Massive Spam Attack Floods npm Registry with Over 46,000 Fake Packages
In a significant cybersecurity incident, researchers have identified a large-scale spam campaign that has inundated the npm registry with over 46,000 counterfeit packages since early 2024. This operation, dubbed IndonesianFoods due to its use of Indonesian names and culinary terms, appears to be financially motivated and has persisted for nearly two years.
The campaign’s primary objective is to overwhelm the npm registry with a vast number of spurious packages, rather than engaging in data theft or deploying malicious payloads. This strategy not only clutters the registry but also poses potential risks to developers who might inadvertently incorporate these packages into their projects.
Mechanism of the Attack
Each of these fake packages contains a JavaScript file, typically named auto.js or publishScript.js. This script remains dormant until manually executed by a user, a design choice likely intended to evade automated security scans. Upon execution, the script initiates an infinite loop that performs the following actions:
1. Modification of Package Metadata: The script removes the private: true setting from the package.json file. This setting is usually employed to prevent the accidental publication of private repositories.
2. Generation of New Package Details: It creates a random package name using an internal dictionary and assigns a random version number. This approach helps bypass npm’s duplicate version detection mechanisms.
3. Publication to npm: The script publishes the newly generated package to the npm registry using the npm publish command. This process repeats indefinitely, resulting in the creation of a new package approximately every 7 to 10 seconds.

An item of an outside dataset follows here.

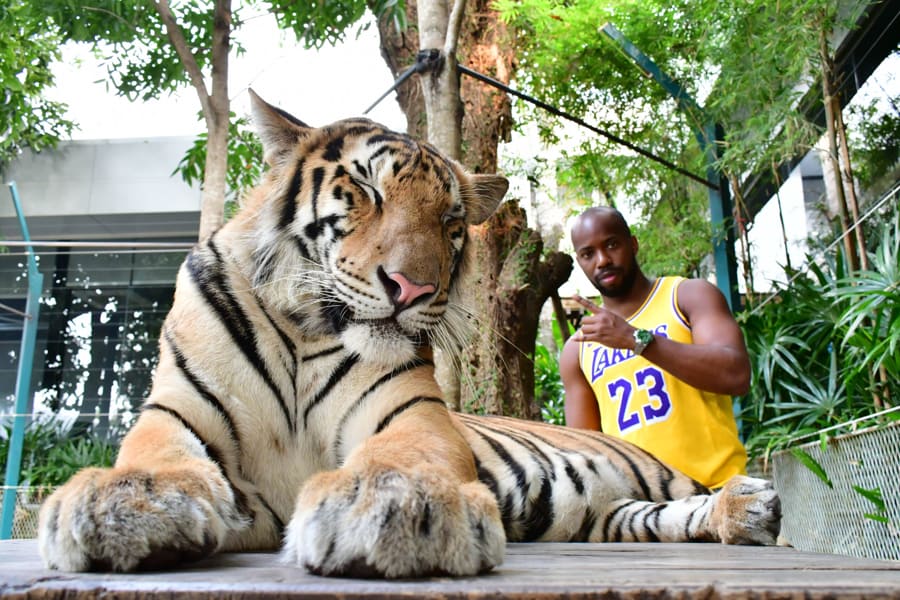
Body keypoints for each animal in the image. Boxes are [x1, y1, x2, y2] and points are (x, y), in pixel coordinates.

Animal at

This relentless cycle leads to the addition of about 12 packages per minute, 720 per hour, and up to 17,000 per day, significantly burdening the npm infrastructure and polluting search results.
Potential Risks and Implications
While the immediate impact of this campaign is the saturation of the npm registry with junk packages, the broader implications are concerning:
– Resource Drain: The continuous publication of these packages consumes substantial infrastructure resources, potentially affecting the performance and reliability of the npm registry.
– Supply Chain Risks: Developers might inadvertently install these counterfeit packages, leading to potential security vulnerabilities in their applications.
– Evasion of Detection: The manual execution requirement of the malicious script is a deliberate tactic to evade automated security tools, making detection and mitigation more challenging.
Historical Context
This incident is part of a broader trend of attacks targeting the npm ecosystem:
– February 2023: Over 15,000 spam packages were published to the npm registry, containing phishing links designed to lure users into malicious websites.
– April 2023: Attackers flooded npm with bogus packages, causing a denial-of-service (DoS) attack that disrupted the registry’s operations.
– October 2025: A campaign involving 175 malicious npm packages was identified, aiming to harvest credentials from developers.
These incidents underscore the persistent threats facing open-source ecosystems and the need for vigilant security practices.
Recommendations for Developers
To mitigate the risks associated with such attacks, developers are advised to:
– Verify Package Authenticity: Before incorporating a package into a project, thoroughly review its source, maintainers, and community feedback.
– Limit Manual Script Execution: Avoid running scripts from untrusted sources, especially those that require manual execution.
– Implement Security Tools: Utilize automated tools to scan for vulnerabilities and suspicious activities within dependencies.
– Stay Informed: Keep abreast of the latest security advisories and updates related to the npm ecosystem.
By adopting these practices, developers can enhance the security of their applications and contribute to the overall integrity of the open-source community.